━━━ Data for the task ━━━

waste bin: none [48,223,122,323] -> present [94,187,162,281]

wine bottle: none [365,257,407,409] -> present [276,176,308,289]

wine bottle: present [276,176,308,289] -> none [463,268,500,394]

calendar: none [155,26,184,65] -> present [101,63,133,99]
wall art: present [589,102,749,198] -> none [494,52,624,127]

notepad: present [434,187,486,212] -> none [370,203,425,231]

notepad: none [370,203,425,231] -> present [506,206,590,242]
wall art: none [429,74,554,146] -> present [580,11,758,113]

━━━
━━━ Data for the task ━━━

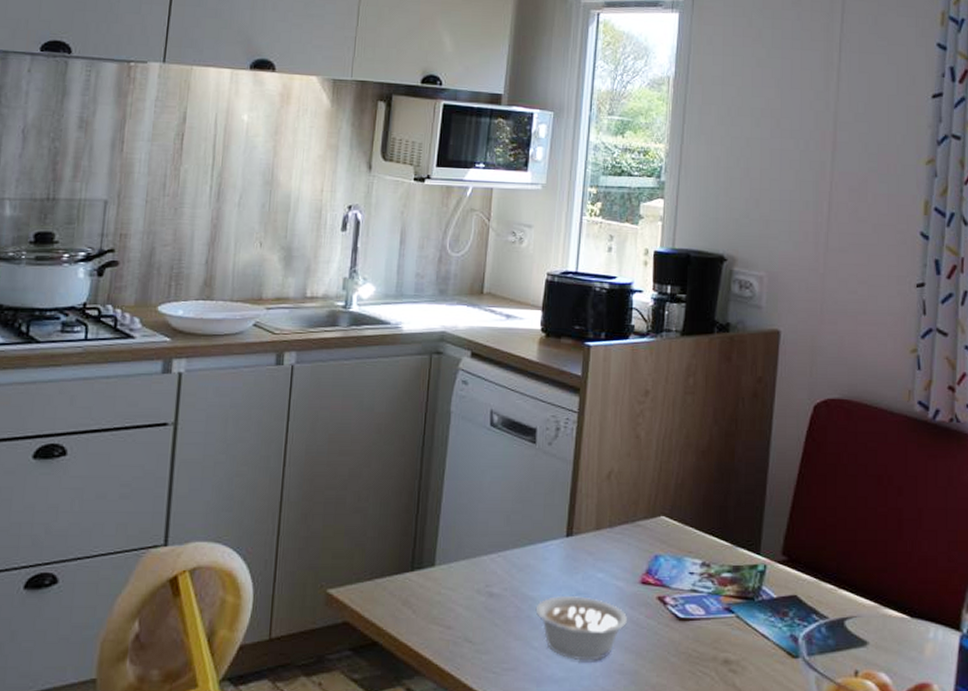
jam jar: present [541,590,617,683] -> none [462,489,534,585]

━━━

[Work instructions]
Within the data above, the span starting at the line containing "calendar: none [155,26,184,65]" and ending at the line containing "wall art: none" is to be retyped exactly, with no other lines.

[Written response]
calendar: none [155,26,184,65] -> present [101,63,133,99]
wall art: present [589,102,749,198] -> none [494,52,624,127]

notepad: present [434,187,486,212] -> none [370,203,425,231]

notepad: none [370,203,425,231] -> present [506,206,590,242]
wall art: none [429,74,554,146] -> present [580,11,758,113]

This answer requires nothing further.